Hi Eric, The paper of (Bar-Ilan et al., 2006) could be very useful to you. It discusses various measures, including overlap, Spearman's footrule and G-measure. We have explored those in one study (Trigo et al., 2015), so you may have a look at what we did. There is also an interesting measure based on Spearman, but it giving a greater weight to elements positioned higher in the ranking (Costa et al., 2005).

Greetings Pavel Brazdil http://www.liaad.up.pt/area/pbrazdil/ Bar-Ilan, J., Mat-Hassan, M., and Levene, M. (2006). Methods for comparing rankings of search engine results. Computer networks, 50(10):1448–1463. L Trigo, M Víta, R Sarmento, P Brazdil, Retrieval, visualization and validation of affinities between documents, in 1st Int. Workshop on the design, development and use of Knowledge IT artifacts in professional communities and aggregations - KITA 2015, 2015. SciTePress, 2015 Joaquim Pinto da Costa and Carlos Soares, A WEIGHTED RANK MEASURE OF CORRELATION, Aust. N. Z. J. Stat. 47(4), 2005, 515–529 On Fri, Oct 14, 2016 at 11:25 AM, Hugo Gonçalo Oliveira <hro...@dei.uc.pt> wrote:

Would it make sense to compute the Minimum Edit Distance to transform one list into the other?

Best,
----------
Hugo Gonçalo Oliveira
CISUC, Department of Informatics Engineering, University of Coimbra

On Fri, Oct 14, 2016 at 10:01 AM, Eric Atwell <e.s.atw...@leeds.ac.uk> wrote:

Thanks Olga, BUT I don't see how Spearman's (or other) rank correlation formula measures overlap between 2 ranked lists containing some different words.

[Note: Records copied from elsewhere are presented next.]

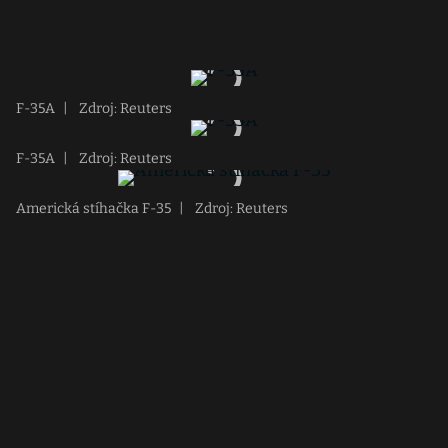
F-35A
|
Zdroj: Reuters
F-35A
|
Zdroj: Reuters
Americká stíhačka F-35
|
Zdroj: Reuters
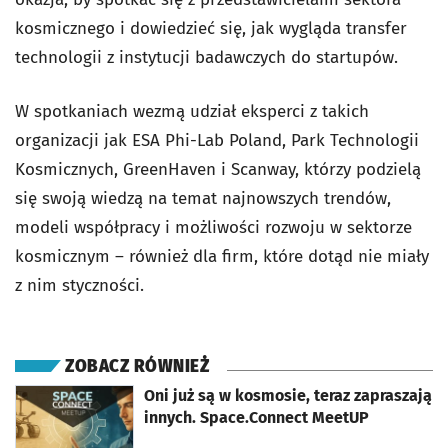
kosmicznego i dowiedzieć się, jak wygląda transfer
technologii z instytucji badawczych do startupów.
W spotkaniach wezmą udział eksperci z takich
organizacji jak ESA Phi-Lab Poland, Park Technologii
Kosmicznych, GreenHaven i Scanway, którzy podzielą
się swoją wiedzą na temat najnowszych trendów,
modeli współpracy i możliwości rozwoju w sektorze
kosmicznym – również dla firm, które dotąd nie miały
z nim styczności.
ZOBACZ RÓWNIEŻ
otworzy się w nowej karcie
Oni już są w kosmosie, teraz zapraszają
innych. Space.Connect MeetUP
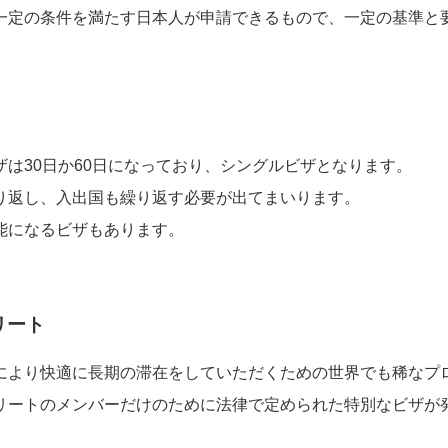
一定の条件を満たす日本人が申請できるもので、一定の基準と
は30日か60日になっており、シングルビザとなります。
り返し、入出国も繰り返す必要が出てまいります。
能になるビザもあります。
リート
により快適に長期の滞在をしていただくための世界でも稀なプ
リートのメンバーだけのために法律で定められた特別なビザが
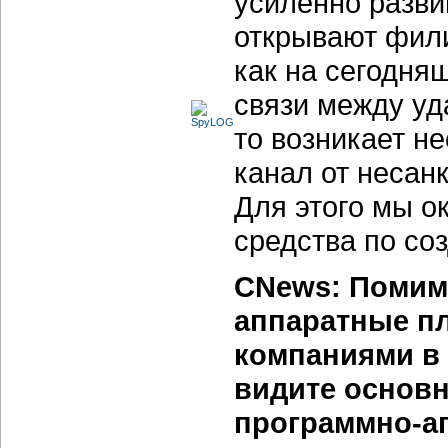
усиленно разви
открывают фил
как на сегодн
связи между уд
то возникает н
канал от несан
Для этого мы о
средства по со
CNews: Помимо
аппаратные п
компаниями в 
видите основ
программно-а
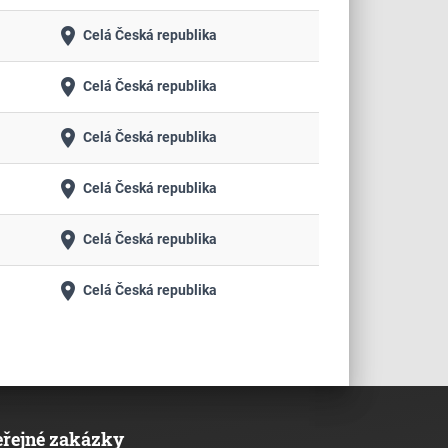
place
Celá Česká republika
place
Celá Česká republika
place
Celá Česká republika
place
Celá Česká republika
place
Celá Česká republika
place
Celá Česká republika
eřejné zakázky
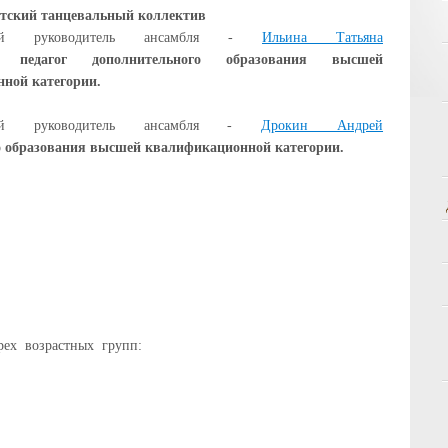
тский танцевальный коллектив
нный руководитель ансамбля -
Ильина Татьяна
,
педагог дополнительного образования высшей
ной категории.
ный руководитель ансамбля -
Дрокин Андрей
о образования высшей квалификационной категории.
рех возрастных групп:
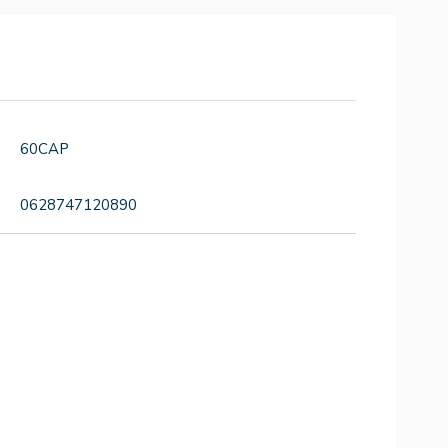
60CAP
0628747120890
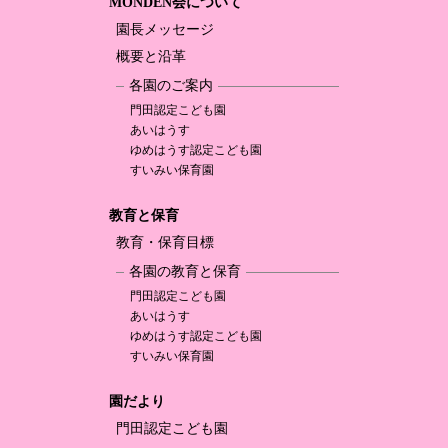
MONDEN会について
園長メッセージ
概要と沿革
各園のご案内
門田認定
こども園
あいはうす
ゆめはうす認定
こども園
すいみい保育園
教育と保育
教育・保育目標
各園の教育と保育
門田認定
こども園
あいはうす
ゆめはうす認定
こども園
すいみい保育園
園だより
門田認定
こども園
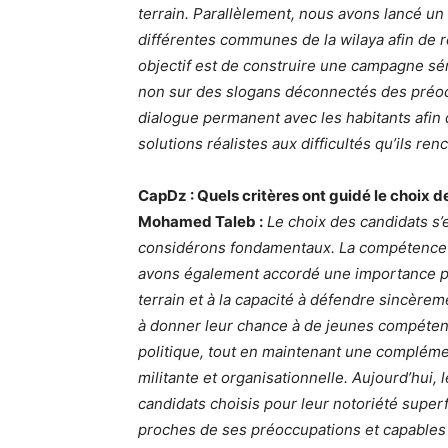
terrain. Parallèlement, nous avons lancé u
différentes communes de la wilaya afin de re
objectif est de construire une campagne séri
non sur des slogans déconnectés des préoc
dialogue permanent avec les habitants afin
solutions réalistes aux difficultés qu’ils ren
CapDz : Quels critères ont guidé le choix d
Mohamed Taleb :
Le choix des candidats s’
considérons fondamentaux. La compétence f
avons également accordé une importance parti
terrain et à la capacité à défendre sincère
à donner leur chance à de jeunes compétenc
politique, tout en maintenant une complémen
militante et organisationnelle. Aujourd’hui,
candidats choisis pour leur notoriété superf
proches de ses préoccupations et capables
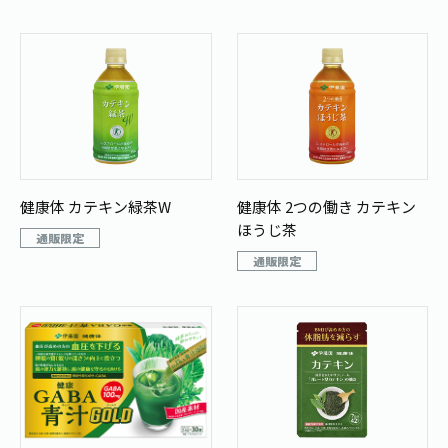
お茶の妖精
Crazy Jasmine
健康体 カテキン緑茶W
健康体 2つの働き カテキン
ほうじ茶
通販限定
通販限定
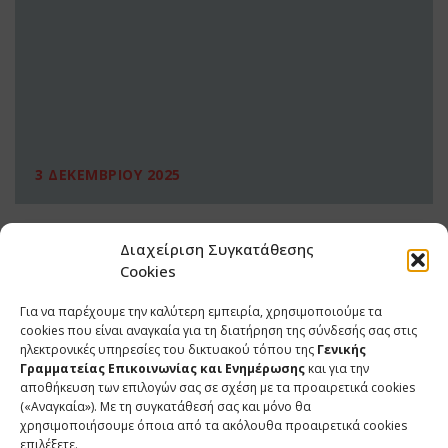
3 ΔΕΚΕΜΒΡΙΟΥ 2025
Διαχείριση Συγκατάθεσης
Cookies
Για να παρέχουμε την καλύτερη εμπειρία, χρησιμοποιούμε τα
cookies που είναι αναγκαία για τη διατήρηση της σύνδεσής σας στις
ηλεκτρονικές υπηρεσίες του δικτυακού τόπου της
Γενικής
Γραμματείας Επικοινωνίας και Ενημέρωσης
και για την
αποθήκευση των επιλογών σας σε σχέση με τα προαιρετικά cookies
(«Αναγκαία»). Με τη συγκατάθεσή σας και μόνο θα
ΕΠΙΚΟΙΝΩΝΙΑ
χρησιμοποιήσουμε όποια από τα ακόλουθα προαιρετικά cookies
επιλέξετε.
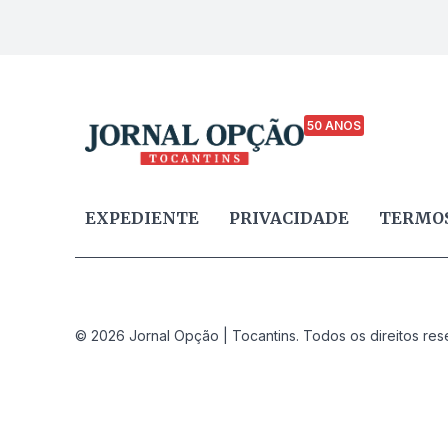
50 ANOS
EXPEDIENTE
PRIVACIDADE
TERMOS
© 2026 Jornal Opção | Tocantins. Todos os direitos res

For example, what is the similarity between 2 "distributional semantics" representations of God?:

(1 move, 2 bless, 3 and, 4 forbid, 5 have, 6 be, 7 create, 8 do, 9 know, 10 want) and

(1 bless, 2 blesses, 3 delusion, 4 incarnate, 5 hates, 6 himself, 7 exists, 8 almighty, 9 forbid, 10 rest)

A simple measure involves count of overlapping words (bless, forbid) i.e. this scores 2 (or 2/10, or 2/20)

BUT I also want to take into account ranks: (bless 2,1), (forbid 4,9)

Does God shed light on my problems?

Eric

Eric Atwell, Asst Prof, Language@Leeds and Artificial Intelligence groups, School of Computing, University of Leeds, Times University of the Year 2017

From: Ольга Ляшевская <ole...@yandex.ru>
Sent: 14 October 2016 08:09:36
To: Eric Atwell; CORPORA discussion forum
Cc: AbdulRahman AlOsaimy; Claire Brierley
Subject: Re: [Corpora-List] metric of overlap between two ranked lists?

Dear Eric,

Spearman's rank correlation coefficient will work in this case, I think.
https://en.wikipedia.org/wiki/Spearman%27s_rank_correlation_coefficient

Best,
Olga

14.10.2016, 09:54, "Eric Atwell" <e.s.atw...@leeds.ac.uk>:

Is there a standard metric of overlap between two ranked lists?
e.g. to measure/score the similarity between top 10 keywords extracted using 2 different formulae, such as LL v MI?
OR e.g. to measure/score the similarity between top 10 hits from Google v top 10 hits from Bing for a give search phrase?
OR e.g. to measure/score the similarity between ranked lists of PoS-tags predicted for a word by two rival PoS-taggers in an ensemble tagger?

If these were unranked sets of keywords, i could simply count the intersection. But I want to take rank into account in some senible way.

thanks for expert pointers to proven metrics ...

Eric Atwell, Asst Prof, Language@Leeds and Artificial Intelligence groups, School of Computing, University of Leeds, Times University of the Year 2017

Olga Lyashevskaya

School of Linguistics, Faculty of Humanities
Higher School of Economics, Moscow